Mentre facevamo l'amore (non esiste modo meno scemo di scriverlo), la resa languida è mutata rabbia avida, per quel cedimento, per tutti i cedimenti a cui prostro regolarmente l'orgoglio; non le ho lasciato nemmeno il tempo di ansimare, non mi sono concesso un minuto per recuperare le sinapsi sparpagliare sul materasso. Sono scattato in piedi, ho infilato i jeans, la camicia, l'impermeabile e la weyland. Tre passi indietro, sino alla porta. La fisso, lei mi fissa. Io respiro, i bottoni sganciati sino all'ultimo, nella fretta cieca. Eir scruta, come una giovane fiera dopo la schermaglia; non ne decifro lo sguardo. Esco, veloce, giù per le scale. A volte sono proprio puttana di Corona per antonomasia; Presta ha ragione.
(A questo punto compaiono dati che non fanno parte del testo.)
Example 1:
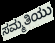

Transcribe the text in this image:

ಸಮ್ಮತಿಯು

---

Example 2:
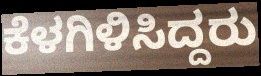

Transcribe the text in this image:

ಕೆಳಗಿಳಿಸಿದ್ದರು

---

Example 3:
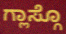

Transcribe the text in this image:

ಗ್ಲಾಸ್ಗೊ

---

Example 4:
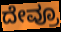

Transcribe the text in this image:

ದೇವ್ರೂ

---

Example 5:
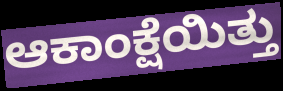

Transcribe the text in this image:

ಆಕಾಂಕ್ಷೆಯಿತ್ತುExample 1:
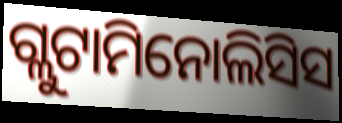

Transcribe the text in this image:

ଗ୍ଲୁଟାମିନୋଲିସିସ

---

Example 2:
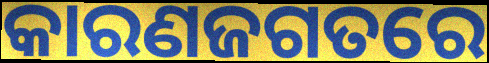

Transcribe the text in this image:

କାରଣଜଗତରେ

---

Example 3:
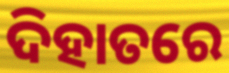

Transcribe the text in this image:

ଦିହାତରେ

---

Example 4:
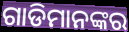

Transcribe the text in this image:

ଗାଡିମାନଙ୍କର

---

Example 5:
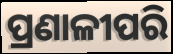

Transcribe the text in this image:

ପ୍ରଣାଳୀପରି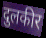
दुलकीर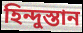
হিন্দুস্তানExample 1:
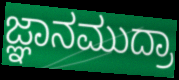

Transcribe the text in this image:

ಜ್ಞಾನಮುದ್ರಾ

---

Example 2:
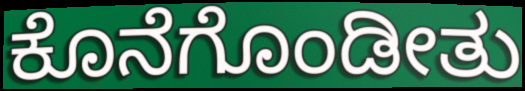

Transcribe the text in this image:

ಕೊನೆಗೊಂಡೀತು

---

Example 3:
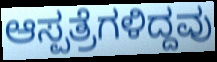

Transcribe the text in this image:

ಆಸ್ಪತ್ರೆಗಳಿದ್ದವು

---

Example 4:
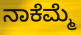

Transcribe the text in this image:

ನಾಕೆಮ್ಮೆ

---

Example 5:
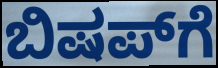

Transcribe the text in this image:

ಬಿಷಪ್‌ಗೆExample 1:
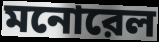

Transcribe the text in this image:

মনোরেল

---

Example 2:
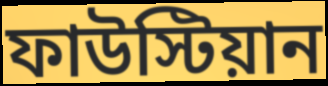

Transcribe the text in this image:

ফাউস্টিয়ান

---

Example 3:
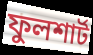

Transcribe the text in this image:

ফুলশার্ট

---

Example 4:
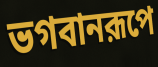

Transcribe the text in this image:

ভগবানরূপে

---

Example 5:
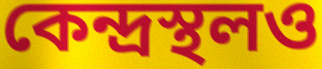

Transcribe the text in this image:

কেন্দ্রস্থলও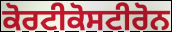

Mollare Eir lì, per un capriccio, per una confusione provvisoria, dopo averle cavato il piacere da dentro, dopo lo sfogo fisico, rapido, urgente... Eppure rimane la promessa di seguirla, l'evidenza della capitolazione perenne. I miei silenzi, le mie fughe, sono pallide rivolte prive di significato ed importanza, per quanto siano precipitose, spietate. 

Ho visto Will, un'ora fa, prima che Vergil avesse l'idea provvidenziale di spedirmi un paio di messaggi al pad, smagliando l'illusione. Non diceva nulla. Stava seduto a gambe penzoloni sul tavolo della cucina, con il volto terribilmente triste, da cucciolo bastonato. Il volto pietoso di Keynard.
Pure io son rimasto in silenzio terribile.
Dopo ho vomitato. Un giro di morfina e la mente ha guadagnato di nuovo la pace.



You're pink, you're young, you're middle-class.
They say it doesn't matter.
Fifteen blue shirts and womanly hands;
You're shooting up the ladder.

Your mind is racing like a pro now,
Oh my god, it doesn't mean a lot to you.
One time you were a glowing, young ruffian,
Oh my god, it was a million years ago.